[Begin]

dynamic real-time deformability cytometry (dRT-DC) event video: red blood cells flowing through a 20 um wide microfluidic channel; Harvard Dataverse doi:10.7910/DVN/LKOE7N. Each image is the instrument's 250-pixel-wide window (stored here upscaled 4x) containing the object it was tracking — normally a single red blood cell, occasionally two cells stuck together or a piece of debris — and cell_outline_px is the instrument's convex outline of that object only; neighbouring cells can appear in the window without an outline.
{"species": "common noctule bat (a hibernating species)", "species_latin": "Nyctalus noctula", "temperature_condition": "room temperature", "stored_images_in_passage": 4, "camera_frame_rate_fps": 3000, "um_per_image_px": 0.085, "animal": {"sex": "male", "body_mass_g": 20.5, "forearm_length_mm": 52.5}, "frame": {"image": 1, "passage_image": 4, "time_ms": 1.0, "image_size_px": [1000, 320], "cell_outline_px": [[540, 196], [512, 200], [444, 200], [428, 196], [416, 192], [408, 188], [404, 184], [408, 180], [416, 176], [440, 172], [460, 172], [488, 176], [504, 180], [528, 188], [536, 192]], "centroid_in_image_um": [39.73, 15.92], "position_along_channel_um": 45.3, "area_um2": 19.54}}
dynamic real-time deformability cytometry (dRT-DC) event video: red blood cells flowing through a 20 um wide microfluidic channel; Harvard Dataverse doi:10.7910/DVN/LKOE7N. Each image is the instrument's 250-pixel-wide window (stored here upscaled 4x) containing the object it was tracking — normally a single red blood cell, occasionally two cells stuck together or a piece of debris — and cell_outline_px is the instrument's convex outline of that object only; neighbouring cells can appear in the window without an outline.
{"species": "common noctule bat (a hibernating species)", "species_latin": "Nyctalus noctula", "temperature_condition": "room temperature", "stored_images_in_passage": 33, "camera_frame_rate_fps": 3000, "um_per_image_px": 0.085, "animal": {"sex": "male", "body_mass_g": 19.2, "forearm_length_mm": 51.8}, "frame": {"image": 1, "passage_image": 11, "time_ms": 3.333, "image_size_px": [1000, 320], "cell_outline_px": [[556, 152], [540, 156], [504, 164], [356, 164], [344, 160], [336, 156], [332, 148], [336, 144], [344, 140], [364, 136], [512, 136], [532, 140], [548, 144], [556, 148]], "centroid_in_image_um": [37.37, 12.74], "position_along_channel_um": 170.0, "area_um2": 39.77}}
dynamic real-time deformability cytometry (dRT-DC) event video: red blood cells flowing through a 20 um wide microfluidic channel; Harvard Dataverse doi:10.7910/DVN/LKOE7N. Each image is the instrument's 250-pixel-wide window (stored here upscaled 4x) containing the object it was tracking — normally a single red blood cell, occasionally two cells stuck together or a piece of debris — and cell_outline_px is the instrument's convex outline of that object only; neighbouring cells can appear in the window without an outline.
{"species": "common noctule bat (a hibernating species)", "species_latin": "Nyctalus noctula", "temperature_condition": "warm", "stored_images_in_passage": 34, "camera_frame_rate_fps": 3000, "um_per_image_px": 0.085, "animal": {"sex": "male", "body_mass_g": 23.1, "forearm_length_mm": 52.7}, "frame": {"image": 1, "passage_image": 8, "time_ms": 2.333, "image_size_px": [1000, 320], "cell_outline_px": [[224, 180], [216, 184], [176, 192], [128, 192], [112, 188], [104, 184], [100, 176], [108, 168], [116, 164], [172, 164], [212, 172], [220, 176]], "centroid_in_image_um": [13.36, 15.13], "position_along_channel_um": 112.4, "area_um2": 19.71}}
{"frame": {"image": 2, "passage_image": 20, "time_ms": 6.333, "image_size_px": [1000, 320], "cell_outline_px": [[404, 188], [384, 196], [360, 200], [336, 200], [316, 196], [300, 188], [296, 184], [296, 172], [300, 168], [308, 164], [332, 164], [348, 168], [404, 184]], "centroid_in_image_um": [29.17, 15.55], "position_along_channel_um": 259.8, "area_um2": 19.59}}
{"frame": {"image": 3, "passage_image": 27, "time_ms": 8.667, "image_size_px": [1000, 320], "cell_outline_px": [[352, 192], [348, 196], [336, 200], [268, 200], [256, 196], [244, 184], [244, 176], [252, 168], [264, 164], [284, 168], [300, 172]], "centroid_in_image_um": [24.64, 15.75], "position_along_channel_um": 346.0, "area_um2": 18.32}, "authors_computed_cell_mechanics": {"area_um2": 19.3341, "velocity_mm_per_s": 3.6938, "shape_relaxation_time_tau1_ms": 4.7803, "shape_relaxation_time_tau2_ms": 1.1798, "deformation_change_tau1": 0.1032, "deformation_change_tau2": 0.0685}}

[End]

EXERCISE INSTRUCTIONS: Each of the records should be retyped exactly.

ANSWER TO THIS EXERCISE:
dynamic real-time deformability cytometry (dRT-DC) event video: red blood cells flowing through a 20 um wide microfluidic channel; Harvard Dataverse doi:10.7910/DVN/LKOE7N. Each image is the instrument's 250-pixel-wide window (stored here upscaled 4x) containing the object it was tracking — normally a single red blood cell, occasionally two cells stuck together or a piece of debris — and cell_outline_px is the instrument's convex outline of that object only; neighbouring cells can appear in the window without an outline.
{"species": "common noctule bat (a hibernating species)", "species_latin": "Nyctalus noctula", "temperature_condition": "room temperature", "stored_images_in_passage": 4, "camera_frame_rate_fps": 3000, "um_per_image_px": 0.085, "animal": {"sex": "male", "body_mass_g": 20.5, "forearm_length_mm": 52.5}, "frame": {"image": 1, "passage_image": 4, "time_ms": 1.0, "image_size_px": [1000, 320], "cell_outline_px": [[540, 196], [512, 200], [444, 200], [428, 196], [416, 192], [408, 188], [404, 184], [408, 180], [416, 176], [440, 172], [460, 172], [488, 176], [504, 180], [528, 188], [536, 192]], "centroid_in_image_um": [39.73, 15.92], "position_along_channel_um": 45.3, "area_um2": 19.54}}
dynamic real-time deformability cytometry (dRT-DC) event video: red blood cells flowing through a 20 um wide microfluidic channel; Harvard Dataverse doi:10.7910/DVN/LKOE7N. Each image is the instrument's 250-pixel-wide window (stored here upscaled 4x) containing the object it was tracking — normally a single red blood cell, occasionally two cells stuck together or a piece of debris — and cell_outline_px is the instrument's convex outline of that object only; neighbouring cells can appear in the window without an outline.
{"species": "common noctule bat (a hibernating species)", "species_latin": "Nyctalus noctula", "temperature_condition": "room temperature", "stored_images_in_passage": 33, "camera_frame_rate_fps": 3000, "um_per_image_px": 0.085, "animal": {"sex": "male", "body_mass_g": 19.2, "forearm_length_mm": 51.8}, "frame": {"image": 1, "passage_image": 11, "time_ms": 3.333, "image_size_px": [1000, 320], "cell_outline_px": [[556, 152], [540, 156], [504, 164], [356, 164], [344, 160], [336, 156], [332, 148], [336, 144], [344, 140], [364, 136], [512, 136], [532, 140], [548, 144], [556, 148]], "centroid_in_image_um": [37.37, 12.74], "position_along_channel_um": 170.0, "area_um2": 39.77}}
dynamic real-time deformability cytometry (dRT-DC) event video: red blood cells flowing through a 20 um wide microfluidic channel; Harvard Dataverse doi:10.7910/DVN/LKOE7N. Each image is the instrument's 250-pixel-wide window (stored here upscaled 4x) containing the object it was tracking — normally a single red blood cell, occasionally two cells stuck together or a piece of debris — and cell_outline_px is the instrument's convex outline of that object only; neighbouring cells can appear in the window without an outline.
{"species": "common noctule bat (a hibernating species)", "species_latin": "Nyctalus noctula", "temperature_condition": "warm", "stored_images_in_passage": 34, "camera_frame_rate_fps": 3000, "um_per_image_px": 0.085, "animal": {"sex": "male", "body_mass_g": 23.1, "forearm_length_mm": 52.7}, "frame": {"image": 1, "passage_image": 8, "time_ms": 2.333, "image_size_px": [1000, 320], "cell_outline_px": [[224, 180], [216, 184], [176, 192], [128, 192], [112, 188], [104, 184], [100, 176], [108, 168], [116, 164], [172, 164], [212, 172], [220, 176]], "centroid_in_image_um": [13.36, 15.13], "position_along_channel_um": 112.4, "area_um2": 19.71}}
{"frame": {"image": 2, "passage_image": 20, "time_ms": 6.333, "image_size_px": [1000, 320], "cell_outline_px": [[404, 188], [384, 196], [360, 200], [336, 200], [316, 196], [300, 188], [296, 184], [296, 172], [300, 168], [308, 164], [332, 164], [348, 168], [404, 184]], "centroid_in_image_um": [29.17, 15.55], "position_along_channel_um": 259.8, "area_um2": 19.59}}
{"frame": {"image": 3, "passage_image": 27, "time_ms": 8.667, "image_size_px": [1000, 320], "cell_outline_px": [[352, 192], [348, 196], [336, 200], [268, 200], [256, 196], [244, 184], [244, 176], [252, 168], [264, 164], [284, 168], [300, 172]], "centroid_in_image_um": [24.64, 15.75], "position_along_channel_um": 346.0, "area_um2": 18.32}, "authors_computed_cell_mechanics": {"area_um2": 19.3341, "velocity_mm_per_s": 3.6938, "shape_relaxation_time_tau1_ms": 4.7803, "shape_relaxation_time_tau2_ms": 1.1798, "deformation_change_tau1": 0.1032, "deformation_change_tau2": 0.0685}}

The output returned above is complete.